* [TRECHO SELECIONADO]:

....................

Observatório Constitucional

O Supremo Tribunal Federal já julga com perspectiva de gênero

Autor

  • Christine Peter da Silva

    é doutora em Direito Estado e Constituição pela Universidade de Brasília professora titular de Direito Constitucional do UniCeub-DF e secretária-geral do Tribunal Superior Eleitoral.

17 de junho de 2023, 8h00

O tema escolhido para minha reflexão semestral no Observatório da Jurisdição Constitucional, grupo a que me vinculo desde as primeiras ideias, é o julgamento com perspectiva de gênero, no âmbito do Supremo Tribunal Federal. A par de explicitar as premissas do referido protocolo, especialmente aquelas expressamente registradas na Resolução do CNJ nº 492/2023, serão apresentados dois precedentes do STF em que a perspectiva de gênero esteve presente no julgamento.

O Estado democrático de Direito brasileiro, ao reconhecer, na Constituição e nas leis, a igualdade formal entre homens e mulheres, potencializa a igualdade material [1], meta que constitui e é constituída pela ideia de democracia paritária [2]. A igualdade material entre os cidadãos e cidadãs de uma nação tem consequências para toda a sociedade, pois tanto no plano dos direitos individuais, quanto no âmbito dos direitos coletivos e das políticas públicas, a igualdade de gênero apresenta-se como fator decisivo para o desenvolvimento sustentável, tanto sob o ponto de vista econômico, quanto sócio-cultural.

....................

* [AÇÃO NECESSÁRIA A]: Coloque em uma lista numerada as linhas das entradas, começando no início das entradas e terminando na linha que contém "ence in a beautifully", sem incluir as linhas em branco.
O trecho e as entradas foram tirados de fontes diferentes.

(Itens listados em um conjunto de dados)

....................

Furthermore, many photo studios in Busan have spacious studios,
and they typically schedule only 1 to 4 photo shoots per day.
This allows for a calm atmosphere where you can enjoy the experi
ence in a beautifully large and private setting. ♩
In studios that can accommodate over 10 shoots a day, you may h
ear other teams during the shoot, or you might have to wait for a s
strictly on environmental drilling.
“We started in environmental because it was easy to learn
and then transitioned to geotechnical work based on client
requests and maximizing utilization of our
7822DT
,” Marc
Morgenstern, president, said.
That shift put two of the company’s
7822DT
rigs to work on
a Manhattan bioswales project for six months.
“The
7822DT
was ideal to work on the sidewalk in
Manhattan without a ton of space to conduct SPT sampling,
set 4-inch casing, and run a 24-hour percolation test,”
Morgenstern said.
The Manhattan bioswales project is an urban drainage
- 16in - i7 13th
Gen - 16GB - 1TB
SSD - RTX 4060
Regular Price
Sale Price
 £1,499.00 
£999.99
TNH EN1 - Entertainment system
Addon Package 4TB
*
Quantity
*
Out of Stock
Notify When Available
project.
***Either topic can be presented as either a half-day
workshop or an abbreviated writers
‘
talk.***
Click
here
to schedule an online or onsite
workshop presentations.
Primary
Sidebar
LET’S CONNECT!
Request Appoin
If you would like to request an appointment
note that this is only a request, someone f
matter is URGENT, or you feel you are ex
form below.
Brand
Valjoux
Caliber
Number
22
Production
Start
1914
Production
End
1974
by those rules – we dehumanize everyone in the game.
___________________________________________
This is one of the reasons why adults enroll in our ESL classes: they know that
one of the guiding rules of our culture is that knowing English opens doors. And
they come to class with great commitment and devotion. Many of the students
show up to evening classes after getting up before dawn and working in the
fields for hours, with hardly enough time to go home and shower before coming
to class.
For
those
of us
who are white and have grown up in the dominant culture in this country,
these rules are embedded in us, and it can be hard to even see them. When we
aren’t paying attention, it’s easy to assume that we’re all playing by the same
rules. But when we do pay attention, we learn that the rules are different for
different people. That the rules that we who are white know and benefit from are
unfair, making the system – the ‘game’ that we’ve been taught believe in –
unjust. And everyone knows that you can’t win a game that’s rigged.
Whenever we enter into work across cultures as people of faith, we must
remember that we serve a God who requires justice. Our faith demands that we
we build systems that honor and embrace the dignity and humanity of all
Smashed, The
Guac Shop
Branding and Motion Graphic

....................

* [AÇÃO NECESSÁRIA B]: No trecho sobre julgamento com perspectiva de gênero, qual resolução do CNJ registra expressamente as premissas do protocolo?

* [RESPOSTA A]:
1. Furthermore, many photo studios in Busan have spacious studios,
2. and they typically schedule only 1 to 4 photo shoots per day.
3. This allows for a calm atmosphere where you can enjoy the experi
4. ence in a beautifully large and private setting. ♩

* [RESPOSTA B]: A Resolução do CNJ nº 492/2023.